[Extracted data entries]

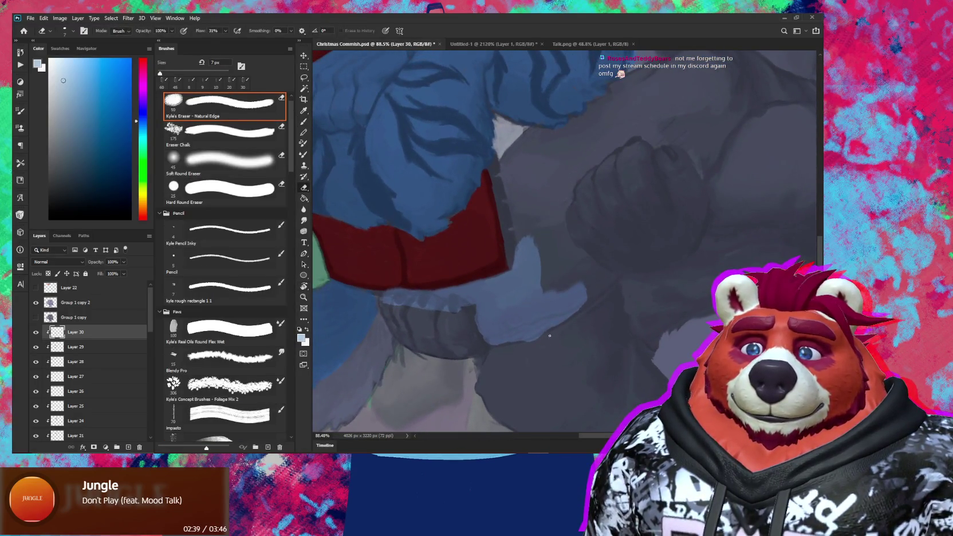
scroll(549, 334, "up", 3)
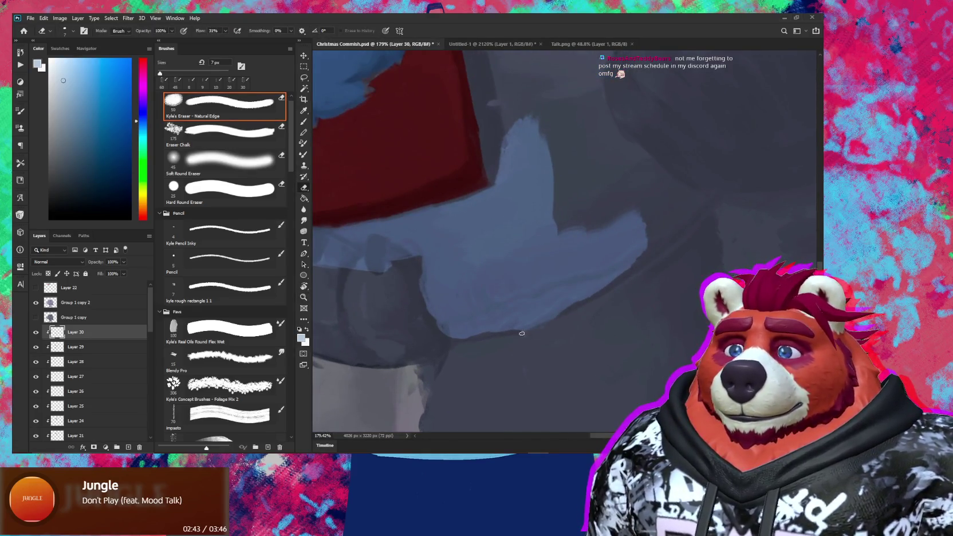
key("b")
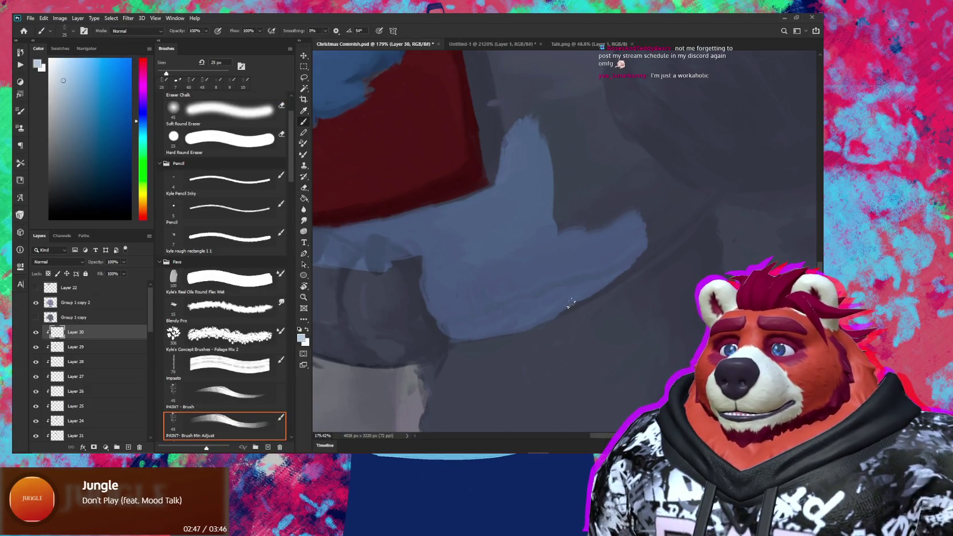
mouse_move(570, 304)
left_mouse_down()
mouse_move(648, 255)
mouse_move(670, 229)
mouse_move(598, 259)
left_mouse_up()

### TASK REQUIREMENTS
Every record should be duplicated exactly, though any picture in it must be left out.

### SOLUTION
scroll(549, 334, "up", 3)
key("b")
mouse_move(570, 304)
left_mouse_down()
mouse_move(648, 255)
mouse_move(670, 229)
mouse_move(598, 259)
left_mouse_up()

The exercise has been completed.